(EXERCISE OBJECTIVE):
Output each entry in full so that the result matches the data exactly.
---------- DATASET EXTRACT ----------
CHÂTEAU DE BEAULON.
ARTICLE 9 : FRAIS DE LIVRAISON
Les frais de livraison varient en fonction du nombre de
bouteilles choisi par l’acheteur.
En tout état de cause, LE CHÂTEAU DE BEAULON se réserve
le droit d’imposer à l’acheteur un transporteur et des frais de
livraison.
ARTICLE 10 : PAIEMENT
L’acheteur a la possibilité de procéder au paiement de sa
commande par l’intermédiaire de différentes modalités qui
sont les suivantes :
----------
(ANSWER TO THIS EXERCISE):
CHÂTEAU DE BEAULON.
ARTICLE 9 : FRAIS DE LIVRAISON
Les frais de livraison varient en fonction du nombre de
bouteilles choisi par l’acheteur.
En tout état de cause, LE CHÂTEAU DE BEAULON se réserve
le droit d’imposer à l’acheteur un transporteur et des frais de
livraison.
ARTICLE 10 : PAIEMENT
L’acheteur a la possibilité de procéder au paiement de sa
commande par l’intermédiaire de différentes modalités qui
sont les suivantes :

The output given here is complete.